To validate the optimization, I updated the CRUISE model with these parameters and re-ran the simulations. The results showed notable improvements: the NEDC driving range increased to 375 km (a 4.9% gain), and the 0-100 km/h acceleration time decreased to 10.01 s (an 8.4% improvement). The maximum speed slightly reduced to 160.7 km/h, but it still met the target, while the gradability increased to 35.9%. The comparison before and after optimization is detailed in the table below:
| Parameter | Before Optimization | After Optimization | Change Rate |
|---|---|---|---|
| 0-100 km/h Acceleration Time (s) | 10.93 | 10.01 | -8.4% |
| Maximum Speed (km/h) | 173.66 | 160.7 | -7.4% |
| Maximum Gradability (%) | 30.67 | 35.9 | +17% |
| NEDC Driving Range (km) | 357.3 | 375 | +4.9% |
These results demonstrate the effectiveness of integrating simulation with multi-objective optimization for electric vehicle design. The trade-offs between different performance metrics were effectively managed, leading to a balanced solution that enhances both range and acceleration. This approach is particularly valuable for the electric vehicle industry, including China EV manufacturers, who face intense competition and evolving consumer demands. By leveraging tools like AVL CRUISE and algorithms like NSGA-II, engineers can rapidly prototype and optimize designs, reducing development time and costs.

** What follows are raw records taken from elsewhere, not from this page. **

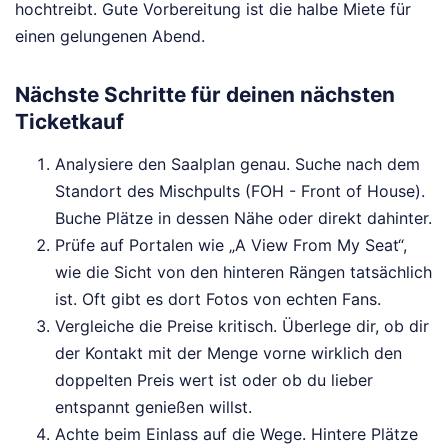
hochtreibt. Gute Vorbereitung ist die halbe Miete für
einen gelungenen Abend.
Nächste Schritte für deinen nächsten
Ticketkauf
Analysiere den Saalplan genau. Suche nach dem
Standort des Mischpults (FOH - Front of House).
Buche Plätze in dessen Nähe oder direkt dahinter.
Prüfe auf Portalen wie „A View From My Seat“,
wie die Sicht von den hinteren Rängen tatsächlich
ist. Oft gibt es dort Fotos von echten Fans.
Vergleiche die Preise kritisch. Überlege dir, ob dir
der Kontakt mit der Menge vorne wirklich den
doppelten Preis wert ist oder ob du lieber
entspannt genießen willst.
Achte beim Einlass auf die Wege. Hintere Plätze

In conclusion, this study highlights a systematic methodology for parameter matching and optimization in pure electric vehicles. The use of AVL CRUISE for simulation and NSGA-II for multi-objective optimization proved to be a powerful combination, yielding significant improvements in key performance indicators. As the adoption of electric vehicles continues to grow, especially in markets like China EV, such research provides a foundation for developing more efficient and high-performing models. Future work could explore additional factors, such as thermal management, regenerative braking, and real-world driving cycles, to further enhance the robustness of electric vehicle designs. Ultimately, this contributes to the global shift toward sustainable transportation, aligning with environmental goals and technological advancements in the electric vehicle sector.